↓↓↓
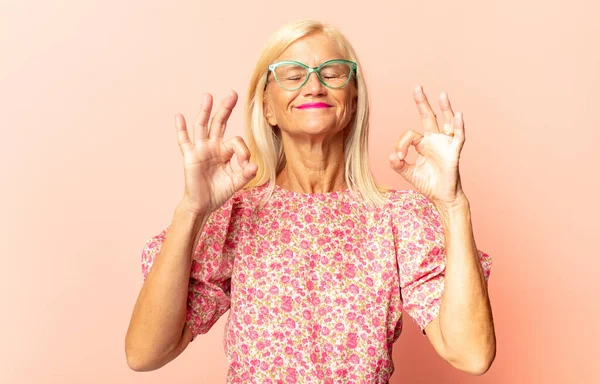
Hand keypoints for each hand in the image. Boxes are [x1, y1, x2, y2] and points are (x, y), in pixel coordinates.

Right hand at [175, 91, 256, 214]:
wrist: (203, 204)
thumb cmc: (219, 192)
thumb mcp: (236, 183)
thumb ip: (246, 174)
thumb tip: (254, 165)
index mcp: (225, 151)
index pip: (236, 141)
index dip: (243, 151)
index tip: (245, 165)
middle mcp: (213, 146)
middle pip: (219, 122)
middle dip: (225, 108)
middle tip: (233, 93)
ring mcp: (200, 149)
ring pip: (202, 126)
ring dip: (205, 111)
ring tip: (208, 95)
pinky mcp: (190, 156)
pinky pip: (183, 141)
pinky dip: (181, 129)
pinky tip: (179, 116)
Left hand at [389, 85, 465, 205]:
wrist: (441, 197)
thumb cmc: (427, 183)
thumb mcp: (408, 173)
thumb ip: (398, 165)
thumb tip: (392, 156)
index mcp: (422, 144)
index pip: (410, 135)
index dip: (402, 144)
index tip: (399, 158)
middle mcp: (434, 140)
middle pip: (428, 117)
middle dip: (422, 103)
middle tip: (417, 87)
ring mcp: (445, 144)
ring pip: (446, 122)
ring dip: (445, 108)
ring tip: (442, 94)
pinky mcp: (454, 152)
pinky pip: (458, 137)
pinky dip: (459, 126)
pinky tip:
↑↑↑
**What the task requires**
Write out the records once more, word for word, though without the pictures they contain.

**Solved problem**
Hand keypoints for each hand in the image. Boxes are [x1, y1, x2, y2] and points are (x, y), in pixel coordinates.

Right hand at [175, 91, 256, 214]:
wrist: (203, 204)
thumb cmc: (219, 192)
thumb mcp: (236, 183)
thumb ip: (246, 174)
thumb tip: (254, 165)
index mcp: (225, 151)
index pip: (236, 141)
index dip: (243, 151)
index tip: (245, 165)
middle mcp: (213, 146)
middle pip: (219, 122)
middle dip: (225, 108)
middle tip: (233, 93)
ring mcp: (200, 149)
ring pip: (202, 126)
ring dip: (205, 111)
ring tip: (208, 95)
pinky mcp: (190, 156)
pinky pip: (183, 141)
pinky dip: (181, 129)
pinky tip: (179, 116)
Left hand at [389, 85, 465, 205]:
wrist: (441, 197)
thumb cmc: (427, 183)
thumb mcp: (408, 173)
thumb ip: (398, 165)
thumb tip: (392, 156)
index mcp: (422, 144)
index pip: (410, 135)
index dip: (402, 144)
index tip: (399, 158)
middle mcp: (434, 140)
middle pip: (428, 117)
middle dip: (422, 103)
middle tip: (417, 87)
ring mcp: (445, 144)
ring pip: (446, 122)
ring dip: (445, 108)
ring tip: (442, 94)
pinky mcp: (454, 152)
pinky pip: (458, 137)
pinky dip: (459, 126)
pinky tip:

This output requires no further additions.